Do you believe in ghosts? I don’t. But I do believe in the active powers of the human imagination, especially in an old, cold building filled with the world’s “acquired” ancient treasures and mummified humans.
In this fascinating read in 1843 Magazine, Killian Fox chronicles the strange after-hours goings on in the halls of the British Museum.
Sometimes it’s the doors. To complete a full circuit of the museum more than 3,000 doors need to be opened and closed. Some of these, particularly ones that seal off the major galleries, are cumbersome to shut. But when bolted, they won’t open again without a tussle. Except when they do. Take the Sutton Hoo gallery, which houses treasures from an Anglo-Saxon ship, among them a ferocious-looking helmet believed to have been worn by Raedwald, king of the East Angles, in the seventh century. On one occasion a guard bolted the double doors and moved on to the next room, only to be informed by a CCTV operator that the doors stood wide open again. Video footage of the gallery showed them moving spontaneously.
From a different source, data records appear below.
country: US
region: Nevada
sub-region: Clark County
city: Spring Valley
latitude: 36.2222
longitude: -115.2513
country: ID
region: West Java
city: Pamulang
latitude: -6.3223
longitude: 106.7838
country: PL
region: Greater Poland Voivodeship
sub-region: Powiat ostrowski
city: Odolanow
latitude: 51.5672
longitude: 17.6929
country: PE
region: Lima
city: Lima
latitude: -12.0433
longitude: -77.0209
Sometimes it’s a sudden drop in temperature, like the unnerving patches of cold air that linger next to the winged, human-headed bull of Nimrud at the entrance to the Assyrian galleries. Sometimes it’s the sound of footsteps, or music, or crying, where no obvious source can be found.
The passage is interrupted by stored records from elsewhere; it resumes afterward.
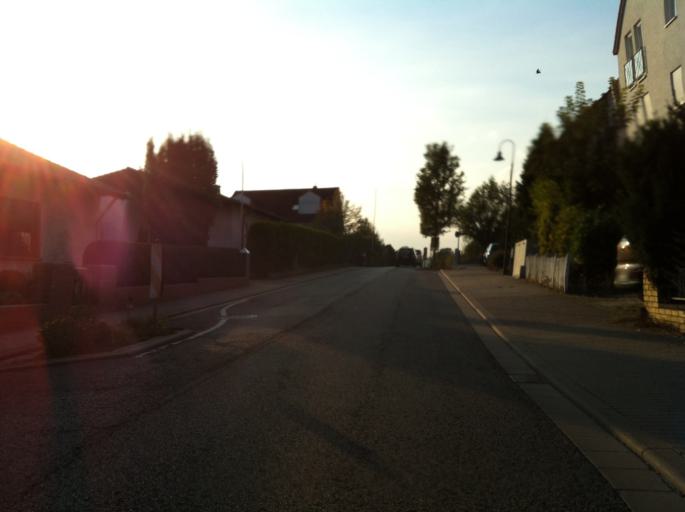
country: DE
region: Rheinland-Pfalz
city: Stadecken-Elsheim
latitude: 49.9173
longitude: 8.1210
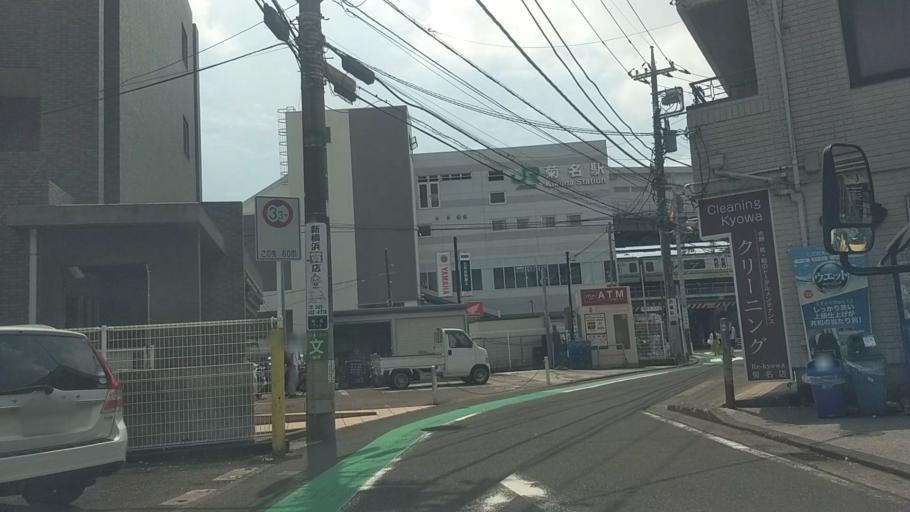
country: JP
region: Kanagawa
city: Yokohama
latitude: 35.5104
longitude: 139.6309
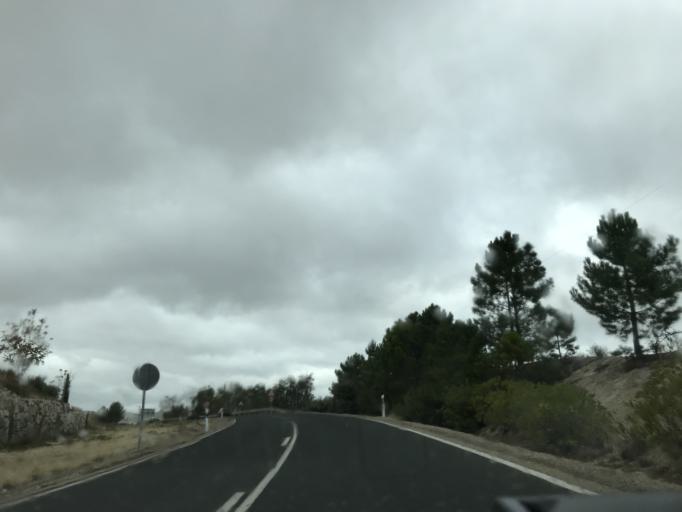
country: ES
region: Andalusia
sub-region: Provincia de Jaen
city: Peal de Becerro
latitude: 37.9196
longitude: -3.1183
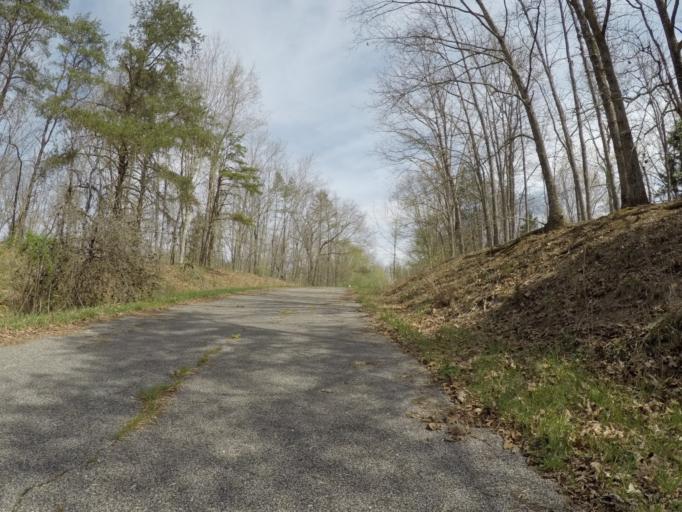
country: US
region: West Virginia
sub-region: Wayne County
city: Lavalette
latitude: 38.3139
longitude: -82.3512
Despite all this, I witnessed no supernatural activity myself. The skeptical part of me, which I hoped would be cracked open by some paranormal epiphany, remained stubbornly intact. But, over months pondering Angell’s ghost stories and haunting the galleries myself, I experienced a gradual shift in my understanding of what a museum is. “All museums are strange places,” Candlin told me. “You put loads of things together that otherwise wouldn’t exist together and that have been utterly disassociated from where they come from – it’s quite a strange thing to do. Not all cultures do that, but we’ve got used to walking around spaces looking at objects that have been removed from use and meaning.”